Oh hey and remember how I was all: WHERE IS MY CAKE.  WHY IS IT A LIE?

Well guess what guys?  CAKE HAPPENED.

CAKE HAPPENED…and so did this song:

Listen to this song y’all!  So creepy, and yet so happy!  Evidently Jonathan Coulton wrote it.  I wish I’d known about him before Dragon*Con, as he is part of a big thing called w00tstock and it sounds super fun but I’ve said it before and I will say it again: you cannot do everything at Dragon*Con.  Hopefully he will come to Dragon*Con in the future.  In the meantime, I will research his music.  And also listen to this song a lot.

Oh here are the song lyrics.  They are really worthwhile, I mean it:

“This was a triumph! I’m making a note here: Huge Success. It’s hard to overstate my satisfaction. Aperture Science – we do what we must because we can. For the good of all of us, except the ones who are dead. But there’s no sense crying over every mistake. You just keep on trying till you run out of cake. And the science gets done. And you make a neat gun. For the people who are still alive. I’m not even angry. I’m being most sincere right now. Even though you broke my heart and killed me. And tore me to pieces. And threw every piece into a fire. As they burned, it hurt because I was so happy for you. Now these points of data make a beautiful line. And we’re out of beta; we’re releasing on time. So I’m GLaD I got burned. Think of all the things we learned. For the people who are still alive. Go ahead and leave me. I think I prefer to stay inside. Maybe you’ll find someone else to help you. Maybe Black Mesa. That was a joke – Ha Ha! Fat Chance! Anyway, this cake is great. It’s so delicious and moist. Look at me still talking when there’s science to do. When I look out there, it makes me GLaD I’m not you. I’ve experiments to run. There is research to be done. On the people who are still alive. And, believe me, I’m still alive! I’m doing science and I’m still alive! I feel FANTASTIC and I’m still alive! While you’re dying, I’ll be still alive! And when you’re dead, I will be still alive! Still Alive! Still Alive… ”

This cake is great.  It’s so delicious and moist.

Excellent Quotes from Portal

This is why I do not play video games: they take me away from y’all and suck up all my waking attention and then next thing I know I am needing to play, just needing to play truly, so I can get to the next part of the story.  Those alternative storytelling people were not lying; video games really are the next and newest and most fun form of narrative.  The story that is being told in Portal is so simple and yet so compelling and I am loving it.

This is partly because I have now officially gone off the grid in the game.  I don’t want to give away any real spoilers but let us just say that it is exactly what it sounds like.

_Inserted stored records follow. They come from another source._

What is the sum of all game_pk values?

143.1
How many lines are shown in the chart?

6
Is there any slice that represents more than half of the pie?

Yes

Luckily, the game is providing me with some really choice quotes to keep me giggling like a psycho as I attempt to solve the awesome puzzle.  Oh, also, the cake is still a lie.  Dammit.

Mild spoilers ahead with these quotes:

“Cake, and grief counseling, will be available at the conclusion of the test. ”

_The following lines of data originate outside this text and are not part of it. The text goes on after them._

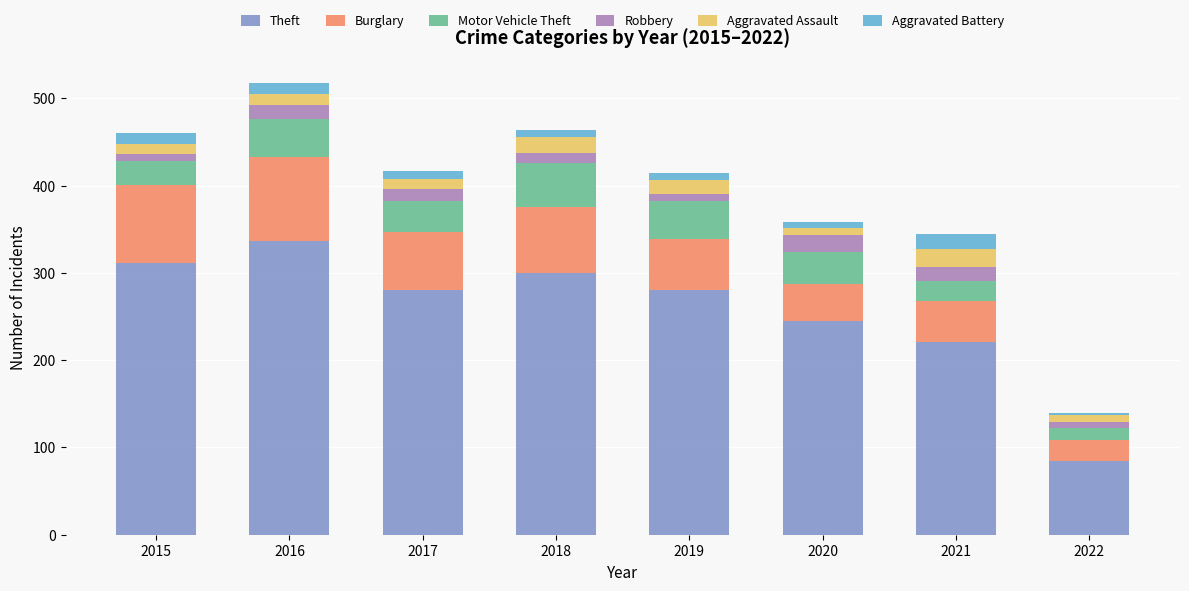

What is the sum of all Theft values?

2060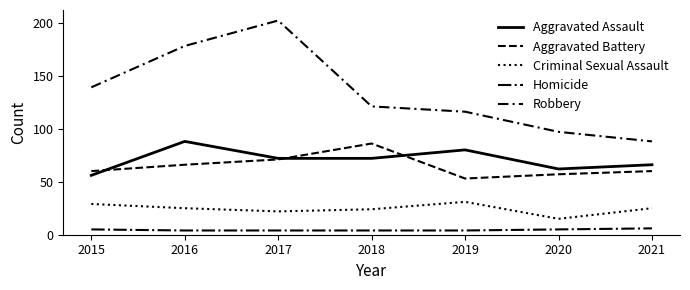

How many interior local valleys does the Aggravated Assault series have?

1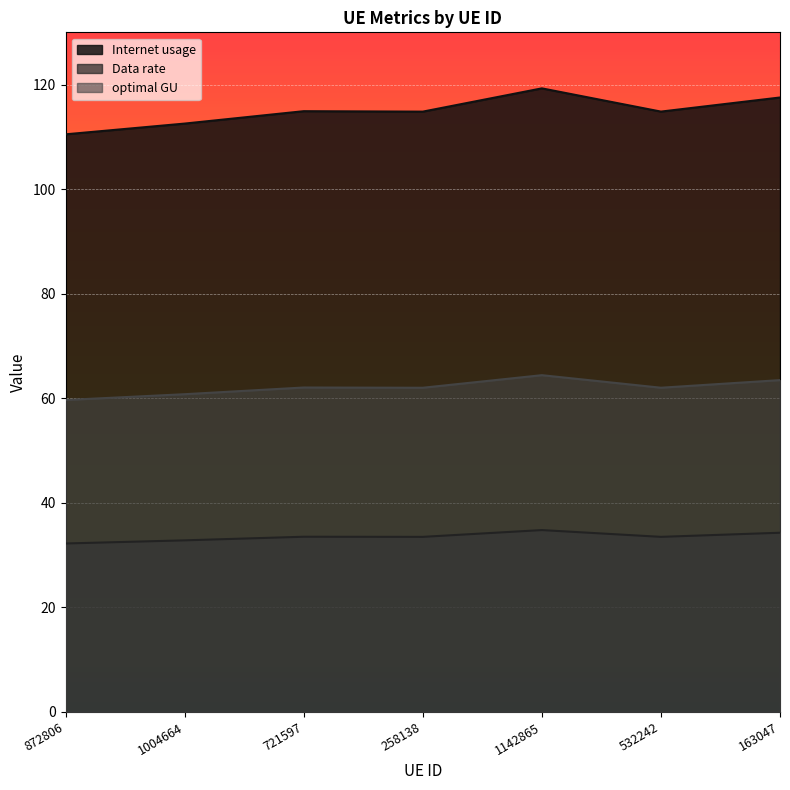

Does the chart display data point markers on the line(s)?

No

“Please note that we have added a consequence for failure. Any contact with the chamber floor will result in an unsatisfactory mark on your official testing record, followed by death. ”

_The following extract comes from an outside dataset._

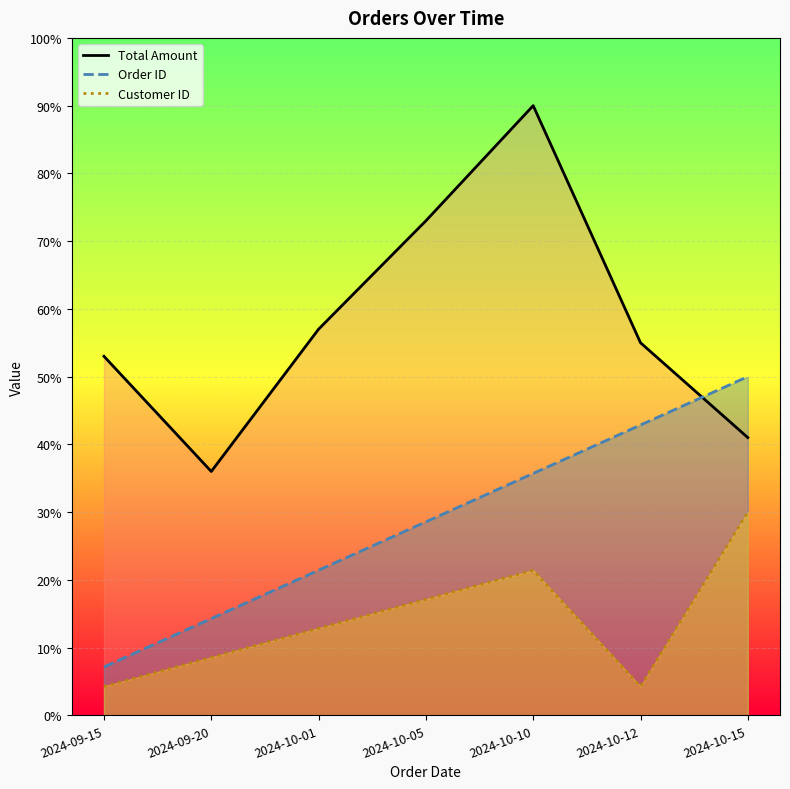

At which label does Customer ID reach its peak?

2024-10-15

“Remember, the Aperture Science Bring Your Daughter to Work Day is the perfect time to have her tested.”

“Did you know you can donate one or all of your vital organs to the Aperture Science Self Esteem Fund for Girls? It’s true! ”

And my personal favorite, at least up to this point:  “Remember when the platform was sliding into the fire pit and I said ‘Goodbye’ and you were like ‘No way!’ And then I was all ‘We pretended we were going to murder you?’ That was great!”

Forcing myself to go to bed now, the game will be waiting for me tomorrow.  I hope.